Task directions:
Copy the records verbatim, beginning at the line with "Page size: 1241x1755." and ending with the line with "text Vilnius [177, 291, 1181, 319]", both included.

Data extract:
## begin

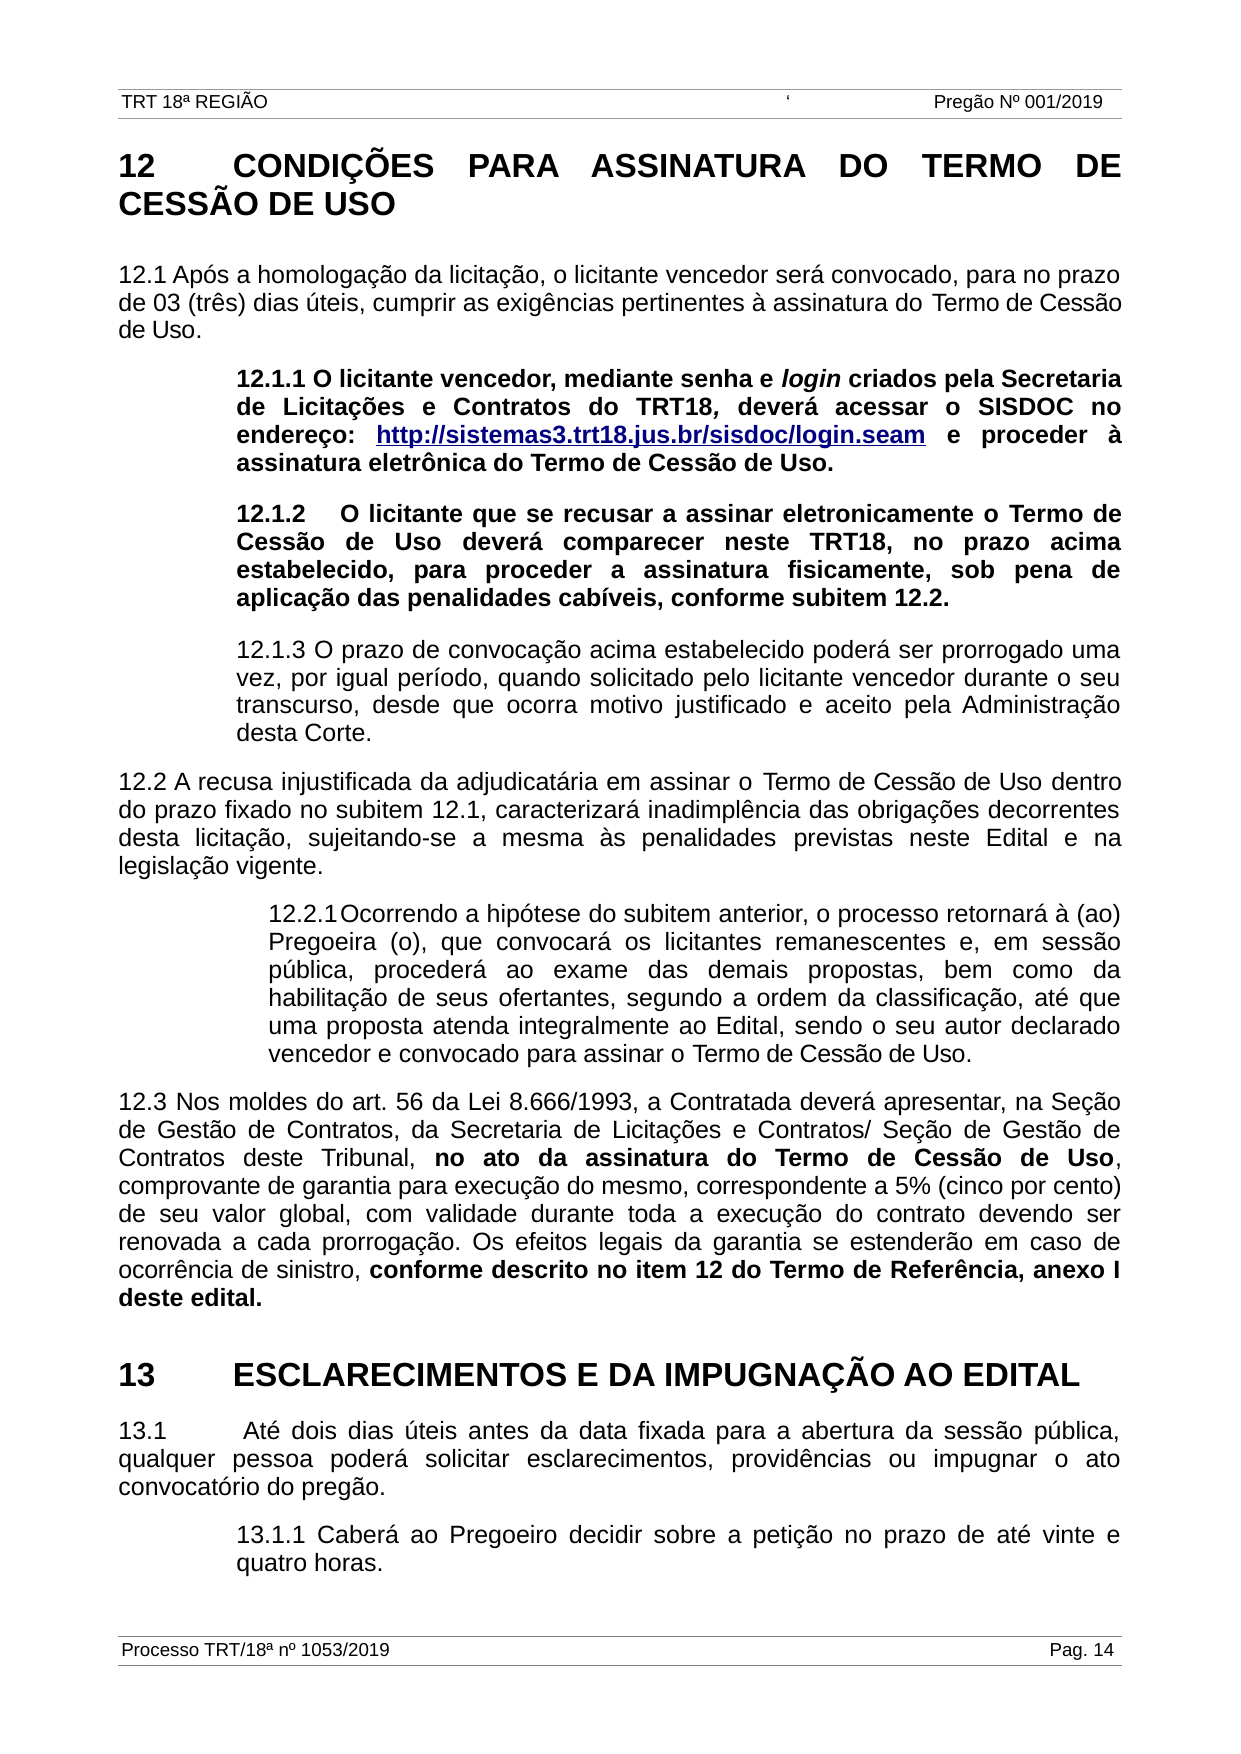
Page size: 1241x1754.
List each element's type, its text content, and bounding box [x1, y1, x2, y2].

## end
## begin

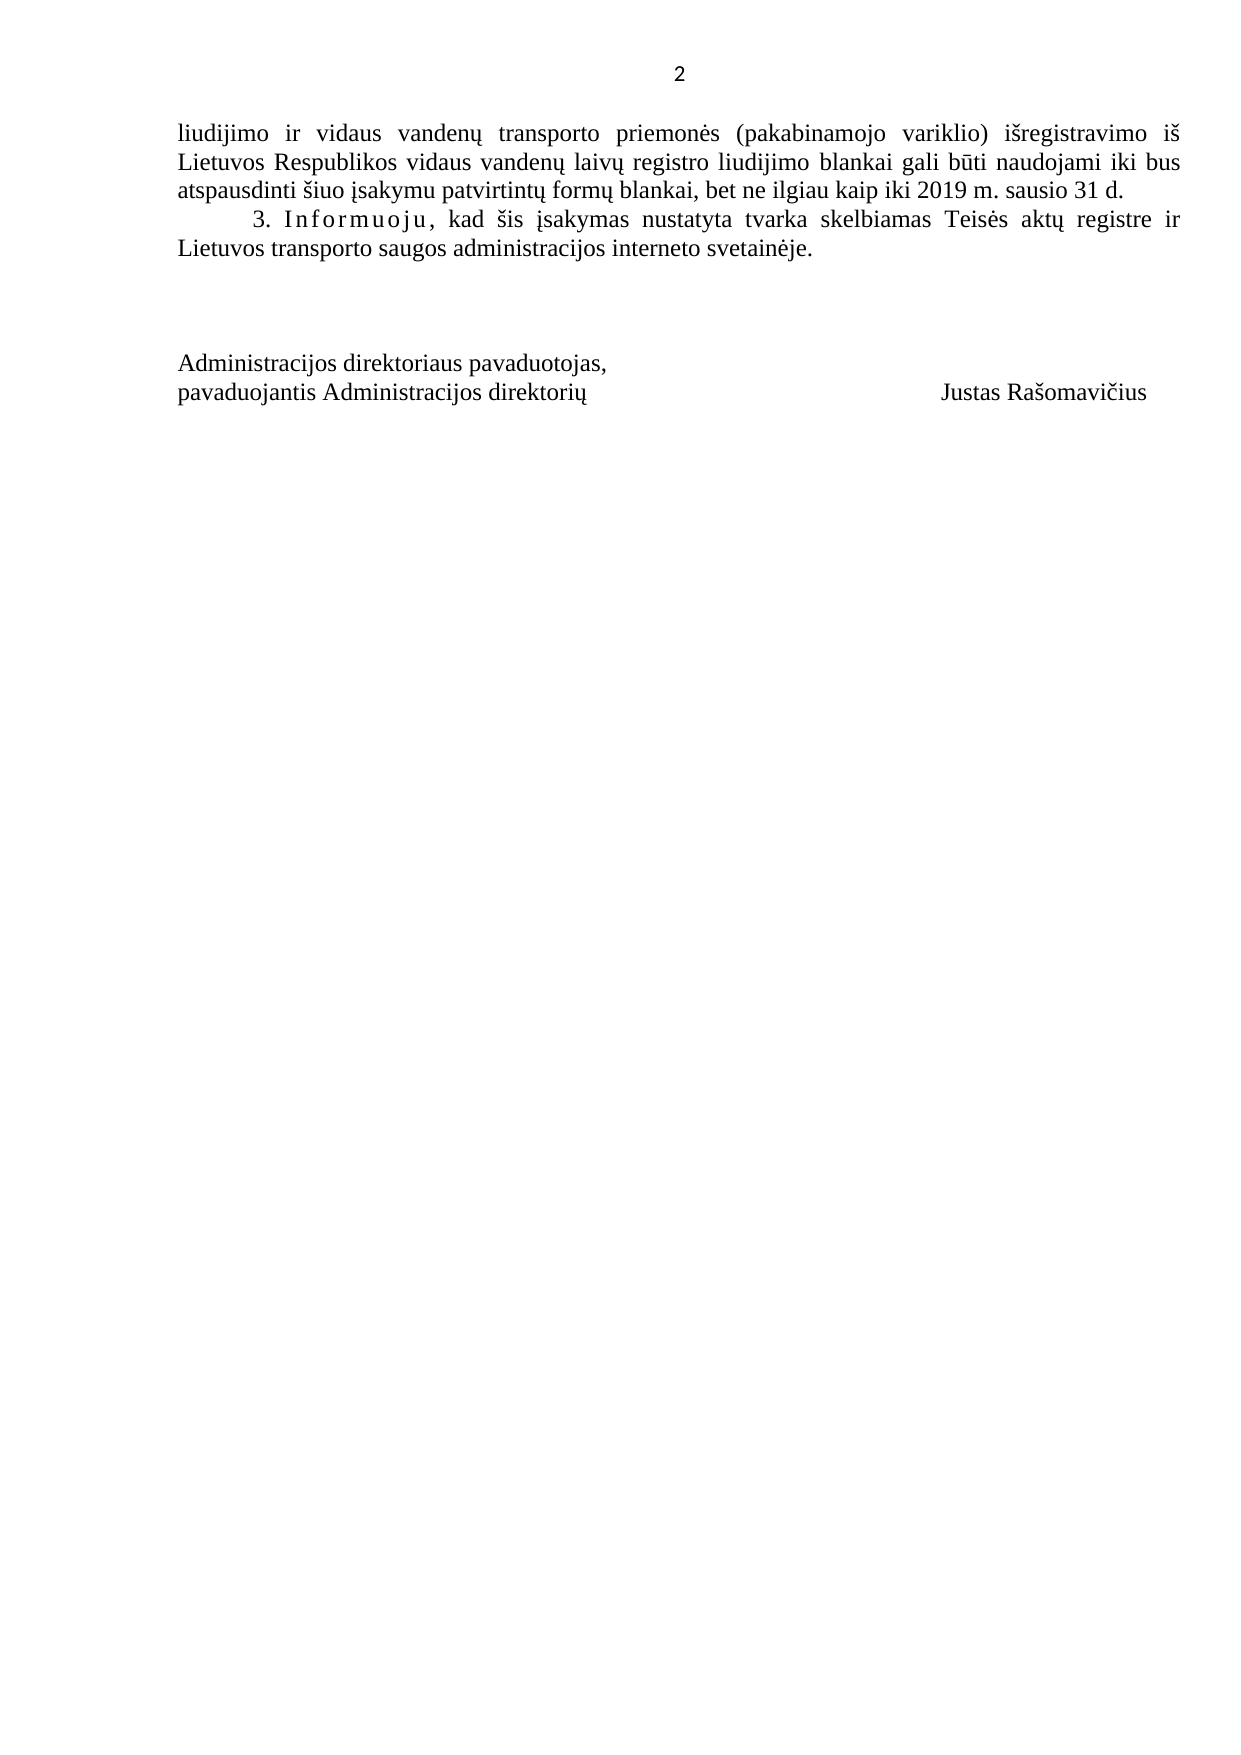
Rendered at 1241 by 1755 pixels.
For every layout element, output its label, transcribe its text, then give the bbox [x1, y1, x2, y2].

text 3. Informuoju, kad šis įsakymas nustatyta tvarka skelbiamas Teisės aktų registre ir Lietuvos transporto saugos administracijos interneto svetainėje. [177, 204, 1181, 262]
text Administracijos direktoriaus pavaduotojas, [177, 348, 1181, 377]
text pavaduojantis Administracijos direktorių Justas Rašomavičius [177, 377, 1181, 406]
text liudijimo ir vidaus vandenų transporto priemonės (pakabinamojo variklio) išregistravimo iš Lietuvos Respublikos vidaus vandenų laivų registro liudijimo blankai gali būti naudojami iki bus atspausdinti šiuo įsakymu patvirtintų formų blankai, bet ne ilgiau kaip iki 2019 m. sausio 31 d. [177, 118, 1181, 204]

## end
## begin

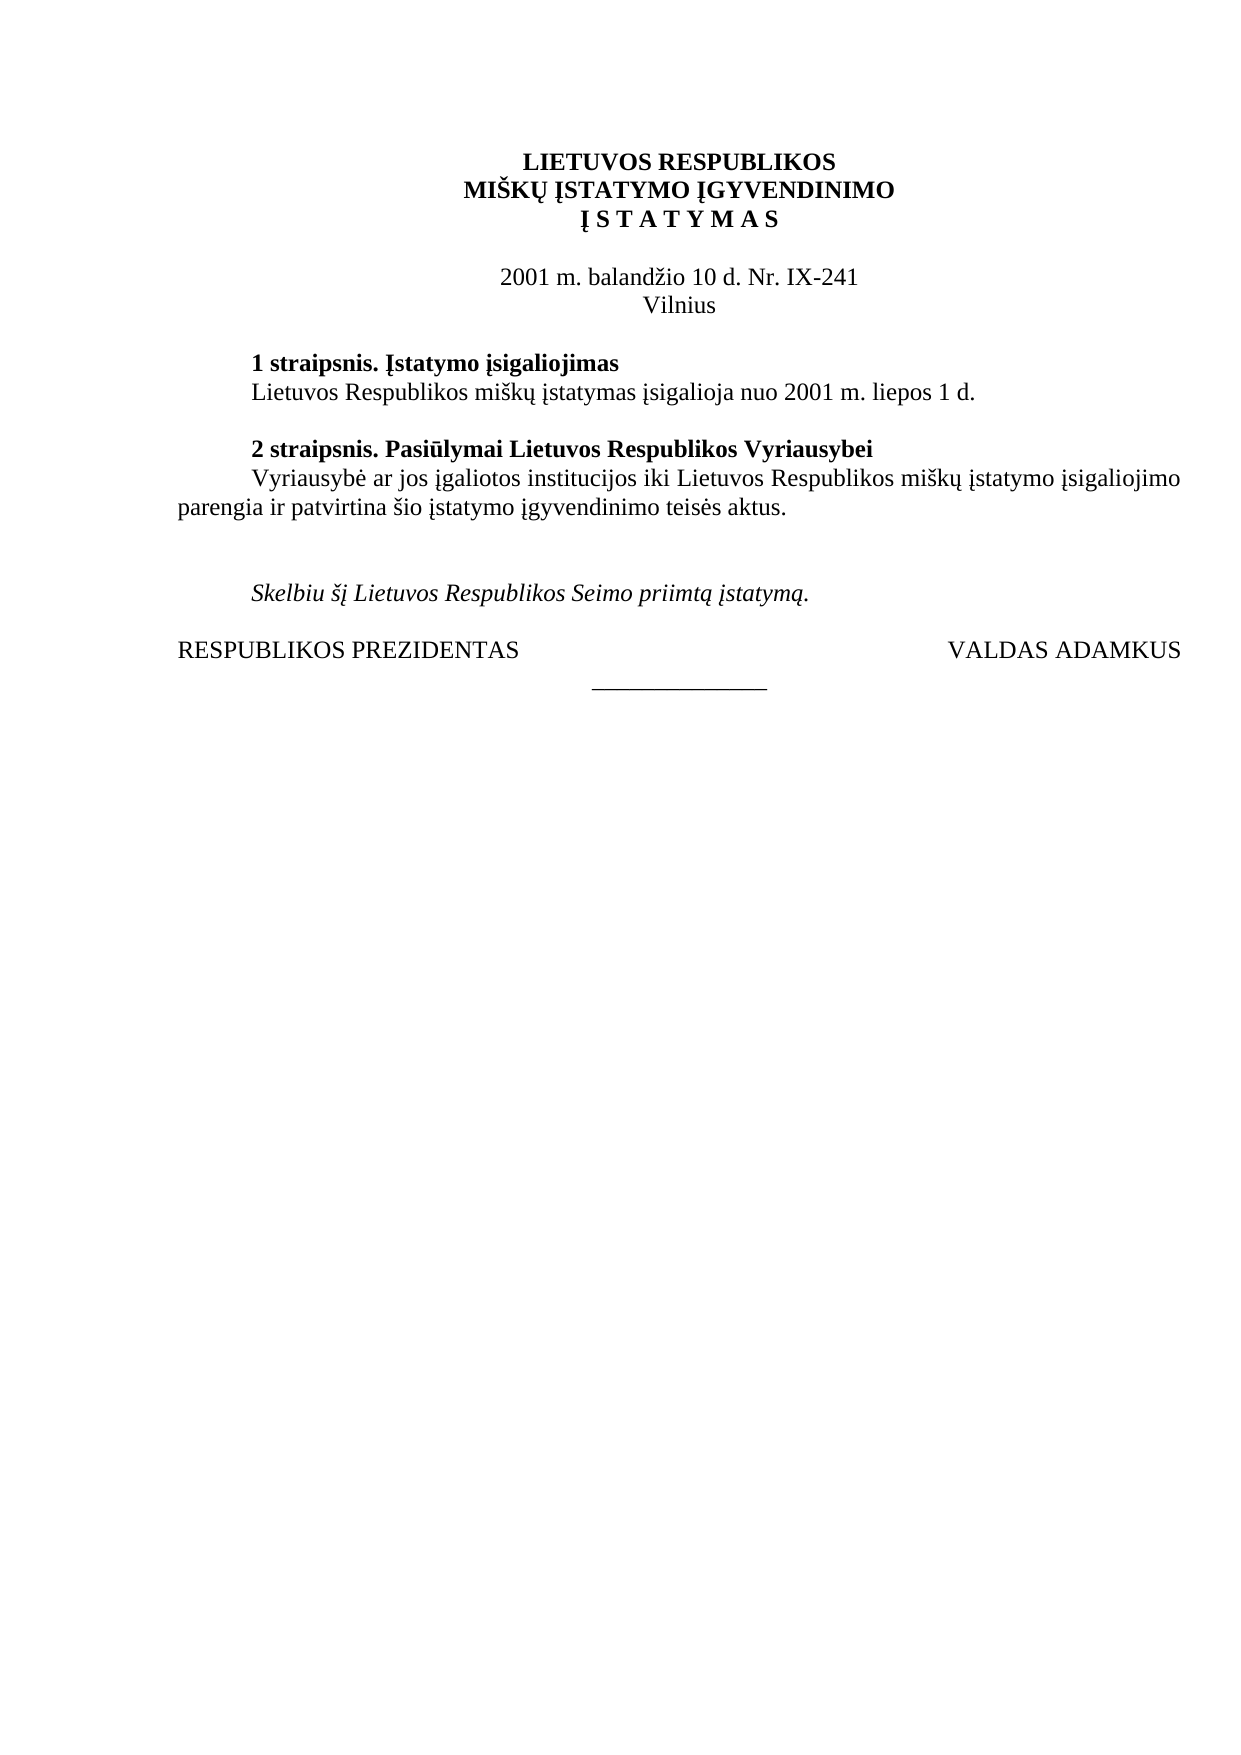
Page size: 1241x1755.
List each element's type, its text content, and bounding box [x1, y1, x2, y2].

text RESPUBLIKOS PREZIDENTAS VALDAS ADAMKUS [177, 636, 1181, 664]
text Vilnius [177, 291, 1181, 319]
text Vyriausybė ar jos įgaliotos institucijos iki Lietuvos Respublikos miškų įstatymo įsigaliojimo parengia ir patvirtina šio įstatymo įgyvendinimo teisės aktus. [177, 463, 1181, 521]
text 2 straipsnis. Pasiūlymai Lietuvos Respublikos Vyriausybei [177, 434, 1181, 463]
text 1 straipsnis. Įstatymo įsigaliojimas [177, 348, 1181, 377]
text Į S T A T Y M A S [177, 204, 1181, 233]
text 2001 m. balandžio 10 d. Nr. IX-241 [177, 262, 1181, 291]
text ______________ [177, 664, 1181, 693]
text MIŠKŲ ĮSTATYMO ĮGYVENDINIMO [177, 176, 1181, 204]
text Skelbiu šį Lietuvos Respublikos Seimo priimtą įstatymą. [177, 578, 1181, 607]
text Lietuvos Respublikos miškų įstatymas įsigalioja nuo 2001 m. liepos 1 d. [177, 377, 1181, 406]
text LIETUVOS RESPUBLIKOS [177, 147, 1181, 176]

## end

Result for this task:
Page size: 1241x1755.
List each element's type, its text content, and bounding box [x1, y1, x2, y2].

text RESPUBLIKOS PREZIDENTAS VALDAS ADAMKUS [177, 636, 1181, 664]
text Vilnius [177, 291, 1181, 319]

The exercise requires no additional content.